ARTIGO
Pequena droga, desgraça grande
Li nos jornais, não faz muito: 90% das notas de real, ora em circulação no Brasil, trazem vestígios de cocaína. Acurados exames laboratoriais, nas cédulas do nosso rico dinheirinho, vieram a comprovar cientificamente aquilo que na prática já teria sido possível intuir: que boa parte da economia nacional, circulando de maneira informal, é influenciada senão […]
Li nos jornais, não faz muito: 90% das notas de real, ora em circulação no Brasil, trazem vestígios de cocaína. Acurados exames laboratoriais, nas cédulas do nosso rico dinheirinho, vieram a comprovar cientificamente aquilo que na prática já teria sido possível intuir: que boa parte da economia nacional, circulando de maneira informal, é influenciada senão dominada pelo narcotráfico. Estarrecedora ou simplesmente curiosa a notícia, o certo é que deve ser verdadeira como a revelar este fato: o mercado das drogas deve ser visto hoje no Brasil como um autêntico “instituto”. Ou seja, instituição estabelecida com suas regras e formas de atuação, com geral predomínio na sociedade, impondo-se com seus valores e linhas de força. Clandestino e ilegal é bem verdade, mas nem por isso desprezível.

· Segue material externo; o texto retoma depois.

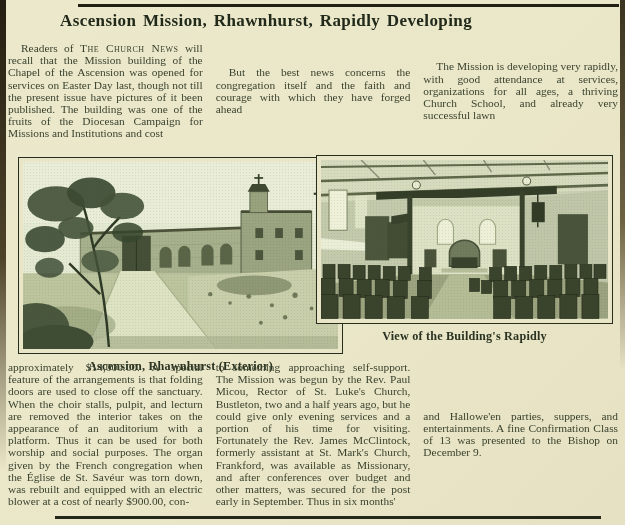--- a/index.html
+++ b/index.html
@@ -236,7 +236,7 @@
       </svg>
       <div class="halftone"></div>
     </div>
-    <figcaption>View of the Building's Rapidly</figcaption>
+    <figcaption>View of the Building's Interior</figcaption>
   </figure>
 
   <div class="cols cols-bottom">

Dessa verdade sociológica não há como fugir. E deve ser enfrentada com realismo e coragem. Pelo menos no campo das ideias, arma única de que dispõe uma perdida e solitária crônica de jornal.
Veja-se, por exemplo, o que está ocorrendo no Supremo Tribunal Federal (STF) no julgamento da (in)constitucionalidade de certo artigo da lei de entorpecentes. Cuida-se de saber se o possuidor de pequena quantidade de maconha, que dela deve ser usuário e não trafi cante, esteja possível de ser criminalizado. Relembre-se que em termos de “cannabis” o STF já operou um precedente que ficou célebre quando liberou a “marcha da maconha” em obséquio, segundo disse, à liberdade da manifestação de expressão e de livre reunião. Depois dessa supremada, o tráfico ficou exultante porque o consumo da “liberdade” teria sido elevado ao paroxismo , como de fato foi.
Desta vez, já sinalizou um digno ministro votante que acolherá a tese da inconstitucionalidade porque, segundo pensa, não deve o Estado suprimir a liberdade do cidadão, invadindo- lhe a privacidade, com ofensa a sua dignidade de ser humano. Coisas que tais…
O discurso chega a ser tocante em sua beleza de hino ao princípio libertário. Democrático, iluminista, politicamente correto, conceda-se, com os diabos! Não há como dele discordar em seu lineamento principiológico.
Sucede que aqui entra um “data venia” ao excelso STF para dizer-lhe que poderá haver um erro de enfoque na questão. Aponto esse erro. Ei-lo: o cidadão, usuário, possuidor – e não traficante – da pequena quantidade da erva, não existe apenas como certa abstração no meio social a que está integrado. Ele age, reage e interage no complexo social, ativa ou passivamente. Mas nunca isolado e neutralizado em redoma protetora como se fosse um arquétipo ideal, algo asséptico, próprio de ser estudado em laboratório. Trocando em miúdos: aquela pequena quantidade da droga, que é possuída por um membro da sociedade, certamente que não a obteve por esforço próprio, plantando-a no seu quintal ou apanhando-a do céu qual o maná bíblico. Não e não.
A pequena e inocente quantidade da dita cuja por certo que o deleitante a comprou de um traficante que, a sua vez, vende quantidades maiores do produto. Consequência: assim agindo no mercado, o nosso ingênuo e impoluto consumidor não apenas está moralmente satisfazendo a uma necessidade, sua muito íntima, viciosa ou não, contra a qual o Estado não pode interferir; ao contrário, ao participar do mercado, concorrendo para uma atividade criminosa, aí sua atitude deixa de ser moralmente defensável e contra ela pode interferir o Estado porque ofensiva à sociedade.
Essa visão libertária do consumo, além do mais, vista de outro ângulo que não o do mercado, deve também ser regulada pelo Estado. Isso na medida em que pretende resguardar a saúde do indivíduo, sabido que, por cientificamente comprovado, o uso da droga lhe é prejudicial, sem falar nos reflexos danosos no âmbito familiar, na delinquência marginal e nos maiores gastos na rede pública hospitalar para tratar e recuperar viciados.
Dito por outras palavras: a lei de entorpecentes não foi feita apenas para contemplar a figura insulada do pequeno consumidor, senão que para regular sua atividade na relação social, já aqui com mais precisão falando, no contexto do instituto do mercado.
Esse o erro de enfoque que se teme venha a ocorrer no STF: a pretexto de proteger o viciado, vitima-se a sociedade.